Friday, January 06, 2012

Ancestry and Archives

I took up on their 14-day free trial. I have been working continuously for 12 of those days, literally all day and night, going to bed at 6 in the morning sometimes and I'll cancel tomorrow so I don't get stuck paying for a year.(editor's note: I went ahead and subscribed, I'm addicted!) I made big strides in my family tree. But there are so many dead ends because they won't release the Census after 1930. Whoever transcribes those records to digitize them has an awful job. I always look at the original record to see what I think it really says because the transcriptions are wrong about 30 percent of the time with my family. I mean, how many ways can you misspell McCuaig?  There are plenty!! Man, all my life people have misspelled my name. And the records online are no better, from M'cuaig, M'Quag to McQuiage, McQuaig, McCuaide, MacQuade, to Mackeg, Macuaig, Macaig one record even had McCusag. Going through archived newspapers up to 1922 from Mille Lacs, Princeton and Bemidji areas in Minnesota was the most fun and I pieced the pieces together and solved a huge part of the puzzle.

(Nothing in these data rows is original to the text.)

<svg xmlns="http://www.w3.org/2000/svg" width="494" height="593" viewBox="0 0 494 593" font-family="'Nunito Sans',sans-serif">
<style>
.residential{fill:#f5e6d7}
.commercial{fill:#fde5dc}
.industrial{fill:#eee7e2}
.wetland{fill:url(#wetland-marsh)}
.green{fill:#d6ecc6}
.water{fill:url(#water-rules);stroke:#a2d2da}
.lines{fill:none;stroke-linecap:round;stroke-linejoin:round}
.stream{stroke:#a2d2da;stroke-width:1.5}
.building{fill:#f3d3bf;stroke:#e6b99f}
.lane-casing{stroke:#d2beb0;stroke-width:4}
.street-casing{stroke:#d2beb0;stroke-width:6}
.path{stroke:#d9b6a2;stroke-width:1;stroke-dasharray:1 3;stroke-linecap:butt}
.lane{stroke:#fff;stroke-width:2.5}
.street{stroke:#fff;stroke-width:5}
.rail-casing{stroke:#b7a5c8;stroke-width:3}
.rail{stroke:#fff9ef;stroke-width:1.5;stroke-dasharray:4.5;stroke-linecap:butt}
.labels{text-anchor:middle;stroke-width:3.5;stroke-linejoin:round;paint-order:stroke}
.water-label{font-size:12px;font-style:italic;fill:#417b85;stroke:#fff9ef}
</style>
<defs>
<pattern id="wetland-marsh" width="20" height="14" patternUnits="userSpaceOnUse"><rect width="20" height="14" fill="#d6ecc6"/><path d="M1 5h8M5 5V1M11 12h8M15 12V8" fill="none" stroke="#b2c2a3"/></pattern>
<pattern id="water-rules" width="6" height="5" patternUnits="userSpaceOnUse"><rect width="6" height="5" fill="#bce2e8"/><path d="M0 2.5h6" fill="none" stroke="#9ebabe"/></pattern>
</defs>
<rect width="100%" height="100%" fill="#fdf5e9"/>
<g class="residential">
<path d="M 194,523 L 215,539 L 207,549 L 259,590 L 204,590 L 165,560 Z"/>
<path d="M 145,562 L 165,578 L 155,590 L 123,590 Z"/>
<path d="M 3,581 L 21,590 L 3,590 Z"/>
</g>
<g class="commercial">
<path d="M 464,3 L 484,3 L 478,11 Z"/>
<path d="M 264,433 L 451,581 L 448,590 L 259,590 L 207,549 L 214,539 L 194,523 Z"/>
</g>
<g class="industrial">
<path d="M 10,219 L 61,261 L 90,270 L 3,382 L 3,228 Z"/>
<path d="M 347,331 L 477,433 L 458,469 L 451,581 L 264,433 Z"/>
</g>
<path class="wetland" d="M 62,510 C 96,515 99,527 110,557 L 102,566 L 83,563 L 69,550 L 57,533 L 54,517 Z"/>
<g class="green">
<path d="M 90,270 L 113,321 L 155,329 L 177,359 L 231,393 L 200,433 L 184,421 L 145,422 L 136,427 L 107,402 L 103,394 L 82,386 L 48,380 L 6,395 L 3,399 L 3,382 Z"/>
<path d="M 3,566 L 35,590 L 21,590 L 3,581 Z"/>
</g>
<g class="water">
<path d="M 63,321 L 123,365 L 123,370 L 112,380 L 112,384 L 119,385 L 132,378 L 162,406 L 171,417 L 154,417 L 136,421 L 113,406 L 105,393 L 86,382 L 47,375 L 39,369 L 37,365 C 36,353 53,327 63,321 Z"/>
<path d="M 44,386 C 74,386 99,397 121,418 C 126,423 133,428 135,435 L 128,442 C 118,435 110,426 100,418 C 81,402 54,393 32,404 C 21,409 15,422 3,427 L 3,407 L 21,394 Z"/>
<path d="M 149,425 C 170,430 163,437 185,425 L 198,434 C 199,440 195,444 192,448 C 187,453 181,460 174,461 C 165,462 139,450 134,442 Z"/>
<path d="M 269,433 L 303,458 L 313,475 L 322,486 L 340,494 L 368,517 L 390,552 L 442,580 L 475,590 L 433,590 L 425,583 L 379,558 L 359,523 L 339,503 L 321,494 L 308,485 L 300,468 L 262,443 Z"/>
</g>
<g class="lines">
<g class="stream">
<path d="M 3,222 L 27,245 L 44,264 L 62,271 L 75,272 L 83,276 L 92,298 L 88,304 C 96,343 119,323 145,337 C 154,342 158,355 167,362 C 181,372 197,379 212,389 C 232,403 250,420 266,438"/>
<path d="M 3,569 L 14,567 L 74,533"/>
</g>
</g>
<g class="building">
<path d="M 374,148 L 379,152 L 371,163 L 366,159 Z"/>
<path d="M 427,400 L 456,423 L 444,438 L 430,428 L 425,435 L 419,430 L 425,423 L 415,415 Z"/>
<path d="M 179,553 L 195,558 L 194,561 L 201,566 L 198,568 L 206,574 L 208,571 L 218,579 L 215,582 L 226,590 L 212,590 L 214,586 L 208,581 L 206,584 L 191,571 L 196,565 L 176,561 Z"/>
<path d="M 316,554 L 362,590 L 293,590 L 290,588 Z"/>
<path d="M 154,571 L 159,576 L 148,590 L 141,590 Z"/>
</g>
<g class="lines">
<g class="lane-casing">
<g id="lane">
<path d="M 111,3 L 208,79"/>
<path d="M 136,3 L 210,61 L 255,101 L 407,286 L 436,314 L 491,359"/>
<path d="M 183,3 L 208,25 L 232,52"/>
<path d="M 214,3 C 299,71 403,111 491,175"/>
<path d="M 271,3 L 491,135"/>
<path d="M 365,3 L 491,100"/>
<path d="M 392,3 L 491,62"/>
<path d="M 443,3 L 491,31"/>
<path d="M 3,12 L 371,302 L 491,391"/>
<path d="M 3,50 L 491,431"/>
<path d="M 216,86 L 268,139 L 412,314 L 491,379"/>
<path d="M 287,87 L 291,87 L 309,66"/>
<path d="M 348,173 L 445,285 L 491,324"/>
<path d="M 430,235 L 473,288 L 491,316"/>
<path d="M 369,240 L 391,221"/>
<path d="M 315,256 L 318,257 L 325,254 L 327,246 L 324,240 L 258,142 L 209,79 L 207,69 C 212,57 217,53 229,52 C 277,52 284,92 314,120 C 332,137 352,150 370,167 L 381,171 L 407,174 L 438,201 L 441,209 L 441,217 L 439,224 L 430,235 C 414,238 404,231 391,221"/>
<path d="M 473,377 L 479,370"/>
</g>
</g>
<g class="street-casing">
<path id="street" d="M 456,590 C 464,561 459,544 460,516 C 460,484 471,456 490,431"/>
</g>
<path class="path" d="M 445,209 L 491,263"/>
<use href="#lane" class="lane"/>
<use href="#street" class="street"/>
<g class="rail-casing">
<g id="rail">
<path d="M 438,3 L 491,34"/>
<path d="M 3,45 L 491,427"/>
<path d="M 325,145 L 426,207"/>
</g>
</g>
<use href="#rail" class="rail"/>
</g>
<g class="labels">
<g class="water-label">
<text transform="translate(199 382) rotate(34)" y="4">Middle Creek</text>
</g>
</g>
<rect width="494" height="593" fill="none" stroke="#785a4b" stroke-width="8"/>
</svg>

My grandmother and grandfather 1915

I so enjoyed reading about my grandmother's wedding write-up in the newspaper archive I found online and how my great grand-uncle was mayor of Bemidji for 3 terms. This photo was before that time as he was running for County Commissioner in this photo.It is funny because when I spotted this photo I knew our family still carries some of the characteristics of our ancestors. I see a resemblence. I emailed it to my sister who laughed and agreed. Something about the shape of the head.

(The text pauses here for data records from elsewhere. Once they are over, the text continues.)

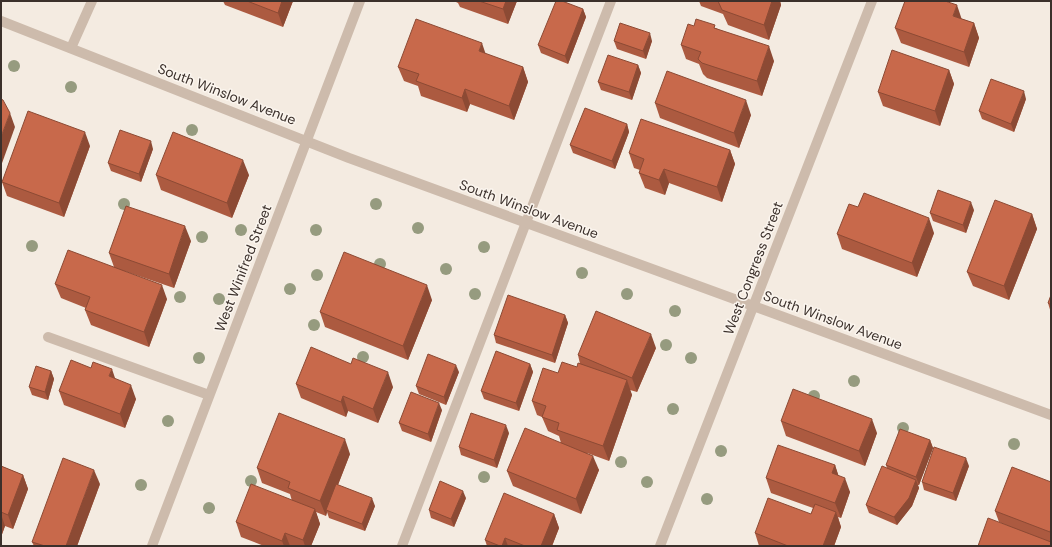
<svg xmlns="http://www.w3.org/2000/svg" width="1052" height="547" viewBox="0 0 1052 547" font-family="'DM Sans',sans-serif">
	<rect width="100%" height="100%" fill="#f4ebe1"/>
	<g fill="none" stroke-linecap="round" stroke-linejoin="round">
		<!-- service -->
		<g stroke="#cdbbac" stroke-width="10">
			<polyline points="71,48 92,1"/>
			<polyline points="48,337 209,395"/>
			<polyline points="402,546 611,1"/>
		</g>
		<!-- minor -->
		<g stroke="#cdbbac" stroke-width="10">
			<polyline points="1,21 349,158 1051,415"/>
			<polyline points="152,546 360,1"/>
			<polyline points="660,546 872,1"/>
		</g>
	</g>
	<!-- trees -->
	<g fill="#969b7f">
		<circle cx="14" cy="66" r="6"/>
		<circle cx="71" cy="87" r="6"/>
		<circle cx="192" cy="130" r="6"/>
		<circle cx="124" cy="204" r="6"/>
		<circle cx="376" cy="204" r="6"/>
		<circle cx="418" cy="228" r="6"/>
		<circle cx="241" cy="230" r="6"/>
		<circle cx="316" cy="230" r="6"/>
		<circle cx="202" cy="237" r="6"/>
		<circle cx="32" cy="246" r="6"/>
		<circle cx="484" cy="247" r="6"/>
		<circle cx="380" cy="264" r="6"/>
		<circle cx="446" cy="269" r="6"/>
		<circle cx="582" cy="273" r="6"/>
		<circle cx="317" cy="275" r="6"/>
		<circle cx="290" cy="289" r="6"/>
		<circle cx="475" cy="294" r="6"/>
		<circle cx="627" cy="294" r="6"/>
		<circle cx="180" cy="297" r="6"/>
		<circle cx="219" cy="299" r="6"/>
		<circle cx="675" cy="311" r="6"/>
		<circle cx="314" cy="325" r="6"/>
		<circle cx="666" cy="345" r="6"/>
		<circle cx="363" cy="357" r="6"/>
		<circle cx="199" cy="358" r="6"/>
		<circle cx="691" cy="358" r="6"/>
		<circle cx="854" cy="381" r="6"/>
		<circle cx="814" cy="396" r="6"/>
		<circle cx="673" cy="409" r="6"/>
		<circle cx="168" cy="421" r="6"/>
		<circle cx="903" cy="428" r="6"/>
		<circle cx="1014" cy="444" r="6"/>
		<circle cx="721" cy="451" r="6"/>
		<circle cx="621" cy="462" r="6"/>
		<circle cx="484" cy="477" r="6"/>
		<circle cx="251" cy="481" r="6"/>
		<circle cx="647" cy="482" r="6"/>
		<circle cx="141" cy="485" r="6"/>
		<circle cx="707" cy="499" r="6"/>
		<circle cx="209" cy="508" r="6"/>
	</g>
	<!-- wall -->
	<g fill="#ac5a40">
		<polygon points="223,1 293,1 283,27 225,5"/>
		<polygon points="454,1 517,1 508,24 460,7 458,3"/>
		<polygon points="699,1 780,1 781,5 769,40 728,25 723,14 701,6"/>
		<polygon points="583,9 586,17 568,64 541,53 538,45"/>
		<polygon points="962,19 974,23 979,38 969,67 901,43 895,28"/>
		<polygon points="694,26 716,28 774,61 762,96 707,78 703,74 699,64 686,59 681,45"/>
		<polygon points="614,41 652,41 646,59 617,49"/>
		<polygon points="486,54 523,67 528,82 514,120 470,104 467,112 421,96 418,86 404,81 398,67"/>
		<polygon points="638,65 641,73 632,100 601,90 598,82"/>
		<polygon points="949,70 954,84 940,126 883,106 878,92"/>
		<polygon points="1026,99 1014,132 982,119 979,111"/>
		<polygon points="655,103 751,115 739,148 660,118"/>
		<polygon points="627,124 629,132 615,169 573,153 570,145"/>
		<polygon points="90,146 64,217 7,196 2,182"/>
		<polygon points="153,149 141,182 111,171 108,163"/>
		<polygon points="730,150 735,164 722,202 669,183 665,195 645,188 639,173 640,170 634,168 629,153"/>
		<polygon points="156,175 249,175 232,218 161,190"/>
		<polygon points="974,210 966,233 933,221 930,213"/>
		<polygon points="1032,214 1037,229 1009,300 973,286 967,272"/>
		<polygon points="934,233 917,277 842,249 837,234"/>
		<polygon points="191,241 174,288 124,271 167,299 149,347 91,325 85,310 86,308 61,298 55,284 114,267 109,253"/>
		<polygon points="1051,295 1051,313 1048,303"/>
		<polygon points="432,300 408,360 325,327 320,312"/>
		<polygon points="565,315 568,323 555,363 496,343 494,335"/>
		<polygon points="656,348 637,392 630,390 632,395 609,461 587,453 599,470 581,514 513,486 507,471 561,443 559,436 548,431 542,417 537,415 532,401 558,373 577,367 580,364 578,355"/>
		<polygon points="530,364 533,372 519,411 484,399 481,391"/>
		<polygon points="51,371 54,379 48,400 32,395 29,387"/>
		<polygon points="459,372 446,405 419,394 416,386"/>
		<polygon points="115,379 136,399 125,428 64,405 59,391"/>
		<polygon points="296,384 393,387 378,423 348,411 346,417 301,398"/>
		<polygon points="442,410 431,442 402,431 399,423"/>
		<polygon points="781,421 877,433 865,466 786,436"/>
		<polygon points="509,433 497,468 461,455 459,447"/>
		<polygon points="930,440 933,448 919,485 918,485 919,488 912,506 897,525 869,513 866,505 887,468 886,465"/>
		<polygon points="350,454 338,485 375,506 365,531 329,518 327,512 326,516 316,512 320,524 311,546 264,546 241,537 236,522 292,501 290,494 262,483 257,468"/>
		<polygon points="835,465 838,475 850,492 841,518 838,517 841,527 834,546 759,546 755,533 811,514 813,508 771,493 766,478"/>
		<polygon points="1,466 23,475 28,489 13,529 5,526 1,537"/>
		<polygon points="969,466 956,501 924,490 922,482"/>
		<polygon points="1051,482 1051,546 999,522 995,511"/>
		<polygon points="100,484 77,546 34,546 32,542"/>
		<polygon points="466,498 454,527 431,518 429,510"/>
		<polygon points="554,514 559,528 552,546 487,546 485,540"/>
	</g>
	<!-- shaded-wall -->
	<g fill="#8c4a34">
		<polygon points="282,1 293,1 283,27 278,13"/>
		<polygon points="506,1 517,1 508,24 503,9"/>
		<polygon points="772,1 780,1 781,5 769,40 764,25"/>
		<polygon points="957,5 962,20 953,16"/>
		<polygon points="583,9 586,17 568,64 565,56"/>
		<polygon points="974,23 979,38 969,67 964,52"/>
		<polygon points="650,33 652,41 646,59 643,51"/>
		<polygon points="482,43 487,58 479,51"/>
		<polygon points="769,46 774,61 762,96 757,81"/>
		<polygon points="638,65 641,73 632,100 629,92"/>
		<polygon points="523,67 528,82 514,120 509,106"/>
		<polygon points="949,70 954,84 940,126 935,111"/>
		<polygon points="465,89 470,104 467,112 462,98"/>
		<polygon points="1024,91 1026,99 1014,132 1011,124"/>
		<polygon points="746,100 751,115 739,148 734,133"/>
		<polygon points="10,113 15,127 1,166 1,137"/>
		<polygon points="627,124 629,132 615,169 612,161"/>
		<polygon points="85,132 90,146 64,217 59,203"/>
		<polygon points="151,141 153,149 141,182 139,174"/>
		<polygon points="730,150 735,164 722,202 717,187"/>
		<polygon points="243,160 249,175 232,218 227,203"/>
		<polygon points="664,169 669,183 665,195 659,180"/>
		<polygon points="971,202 974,210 966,233 963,225"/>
		<polygon points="1032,214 1037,229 1009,300 1004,286"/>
		<polygon points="929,218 934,233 917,277 912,263"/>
		<polygon points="185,226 191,241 174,288 169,274"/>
		<polygon points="162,285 167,299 149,347 144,332"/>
		<polygon points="427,285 432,300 408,360 403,346"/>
		<polygon points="565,315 568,323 555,363 552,355"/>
		<polygon points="651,334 656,348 637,392 632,378"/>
		<polygon points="530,364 533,372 519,411 516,403"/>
		<polygon points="456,365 459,372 446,405 444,397"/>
		<polygon points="112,369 117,384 109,376"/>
		<polygon points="51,371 54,379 48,400 45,392"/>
		<polygon points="388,372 393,387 378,423 373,409"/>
		<polygon points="627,380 632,395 609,461 603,446"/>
		<polygon points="131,385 136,399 125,428 120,414"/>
		<polygon points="343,396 348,411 346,417 341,402"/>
		<polygon points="439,403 442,410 431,442 428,434"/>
		<polygon points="872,419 877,433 865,466 859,451"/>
		<polygon points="506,425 509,433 497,468 494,460"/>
		<polygon points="345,439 350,454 328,510 326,510 327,512 326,516 320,501"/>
		<polygon points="930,440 933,448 919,485 916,477"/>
		<polygon points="593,456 599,470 581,514 576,499"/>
		<polygon points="966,458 969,466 956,501 953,493"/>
		<polygon points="835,465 840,480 832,473"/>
		<polygon points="94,470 100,484 77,546 66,546"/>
		<polygon points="23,475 28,489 13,529 8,515"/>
		<polygon points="845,478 850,492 841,518 835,503"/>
		<polygon points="916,480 919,488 912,506 897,525 894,517"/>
		<polygon points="463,491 466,498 454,527 451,519"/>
		<polygon points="372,498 375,506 365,531 362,524"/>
		<polygon points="315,509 320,524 311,546 305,546 303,540"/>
		<polygon points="836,512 841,527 834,546 823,546"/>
		<polygon points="1,514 5,526 1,537"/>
		<polygon points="554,514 559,528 552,546 541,546"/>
		<polygon points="285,533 290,546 284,546 282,541"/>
		<polygon points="505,538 508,546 502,546"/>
	</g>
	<!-- building -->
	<g fill="#c8694b" stroke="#8c4a34">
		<polygon points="247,1 282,1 278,13"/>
		<polygon points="479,1 506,1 503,9"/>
		<polygon points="556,1 562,1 583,9 565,56 538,45"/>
		<polygon points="718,1 772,1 764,25 722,10"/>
		<polygon points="905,1 945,1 957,5 953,16 974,23 964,52 895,28"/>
		<polygon points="416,19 482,43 479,51 523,67 509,106 465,89 462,98 416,81 419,74 398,67"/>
		<polygon points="696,19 715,25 714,28 769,46 757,81 702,63 698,59 701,52 681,45 688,24 694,26"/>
		<polygon points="620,23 650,33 643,51 614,41"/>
		<polygon points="892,50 949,70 935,111 878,92"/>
		<polygon points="608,55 638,65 629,92 598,82"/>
		<polygon points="667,71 746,100 734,133 655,103"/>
		<polygon points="991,79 1024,91 1011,124 979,111"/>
		<polygon points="1,99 3,100 10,113 1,137"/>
		<polygon points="585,108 627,124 612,161 570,145"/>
		<polygon points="28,111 85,132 59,203 2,182"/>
		<polygon points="641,119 730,150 717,187 664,169 659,180 639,173 644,159 629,153"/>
		<polygon points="120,130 151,141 139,174 108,163"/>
		<polygon points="173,132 243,160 227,203 156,175"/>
		<polygon points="938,190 971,202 963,225 930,213"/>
		<polygon points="864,193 929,218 912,263 837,234 849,204 858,207"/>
		<polygon points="995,200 1032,214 1004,286 967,272"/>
		<polygon points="126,206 185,226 169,274 109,253"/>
		<polygon points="68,250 162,285 144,332 85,310 90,297 55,284"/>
		<polygon points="344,252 427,285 403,346 320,312"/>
		<polygon points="508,295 565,315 552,355 494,335"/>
		<polygon points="1051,295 1051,305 1048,303"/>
		<polygon points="596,311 651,334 632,378 578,355"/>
		<polygon points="311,347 351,364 353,358 388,372 373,409 343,396 341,402 296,384"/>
		<polygon points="496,351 530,364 516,403 481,391"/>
		<polygon points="428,354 456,365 444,397 416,386"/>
		<polygon points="71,360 91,368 93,362 112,369 109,376 131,385 120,414 59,391"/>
		<polygon points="562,362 577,367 578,363 627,380 603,446 557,430 559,423 542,417 546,406 532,401 543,368 558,373"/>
		<polygon points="36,366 51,371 45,392 29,387"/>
		<polygon points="793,389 872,419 859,451 781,421"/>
		<polygon points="411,392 439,403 428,434 399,423"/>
		<polygon points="279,413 345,439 320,501 288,488 290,482 257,468"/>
		<polygon points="471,413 506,425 494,460 459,447"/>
		<polygon points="525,428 593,456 576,499 507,471"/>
		<polygon points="900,429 930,440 916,477 886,465"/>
		<polygon points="778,445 835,465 832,473 845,478 835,503 766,478"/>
		<polygon points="934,447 966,458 953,493 922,482"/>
		<polygon points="63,458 94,470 66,546 45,546 32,542"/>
		<polygon points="1,466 23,475 8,515 1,512"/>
		<polygon points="882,466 916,480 909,498 894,517 866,505"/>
		<polygon points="1012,467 1051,482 1051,528 1050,532 995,511"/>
		<polygon points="440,481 463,491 451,519 429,510"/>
		<polygon points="251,484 315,509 303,540 285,533 282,541 236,522"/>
		<polygon points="336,484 372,498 362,524 326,510"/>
		<polygon points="504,493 554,514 541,546 525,546 505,538 502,546 500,546 485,540"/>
		<polygon points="768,498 811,514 815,504 836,512 823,546 788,546 755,533"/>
		<polygon points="988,518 1051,542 1051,546 978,546"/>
	</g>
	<g text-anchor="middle" stroke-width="3" stroke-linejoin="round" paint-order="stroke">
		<!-- street labels -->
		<g font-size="14" fill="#3b302b" stroke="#fbf5ee">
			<text transform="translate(227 94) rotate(21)" y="5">South Winslow Avenue</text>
			<text transform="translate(529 209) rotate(20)" y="5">South Winslow Avenue</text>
			<text transform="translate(243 268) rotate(-69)" y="5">West Winifred Street</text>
			<text transform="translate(753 268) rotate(-69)" y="5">West Congress Street</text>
			<text transform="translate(833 320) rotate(20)" y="5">South Winslow Avenue</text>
		</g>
	</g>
	<!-- border -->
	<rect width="1052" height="547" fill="none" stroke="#3b302b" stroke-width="4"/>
</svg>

I read he was not re-elected as mayor after 1916 because he was accused of being a prohibitionist (though he told the newspaper reporter he was not, just holding up the laws of the land, whatever they were.) Obviously, people wanted to drink and they didn't vote for him.  I was so into these generations of past families of mine that I couldn't stop searching for more information about them and hours went by.  One night it was 1 AM and I found some tidbit leads for more information and decided to search until 1:30 AM and call it a night and the next thing I knew a blast of wind shook the house and knocked me out of the spell and I looked at the clock and 3 hours had passed and I had no idea of it. It was like I was enthralled in a movie.

Then there was the little newspaper write-up making fun of one of my ancestors who sold his "ancient bronchos" to some poor unsuspecting guy who was clearing his land and needing a team of horses.Hmm, where they shysters?

I read about my dad at the age of 6, in 1922, taking what was probably his first ride in an automobile, a 1922 National with 10 people inside with the children. My dad's uncle bought it. What a car! I can picture them riding down the bumpy road, there were no seat belts! This would have been really a special outing because most people in those way-out towns still used horses and most roads in that area weren't paved. The newspaper used to even write about somebody visiting an aunt in another town or if someone came to town to conduct business. That was how everyone kept up with the goings-on back then. No social media needed. The guy delivering the milk often stopped and gave the newspaper the scoop of what people had told him during the day of deliveries.He knew whom was visiting whom and other gossip of the day. My 2-week journey back in time is almost over. I will miss it. My husband will be glad I'm back home.

1922 National

My relative with the National, trading it in for a Chevrolet Baby Grand.
He must have told the milkman because it was put in the paper.

Walter Patterson and his wife Lenora Steinmetz Patterson
Walt was recruited to play professional baseball but he chose Nora instead.
I don't know which team.
I was very young and they were very old but I remember
them. They were happy and laughed a lot.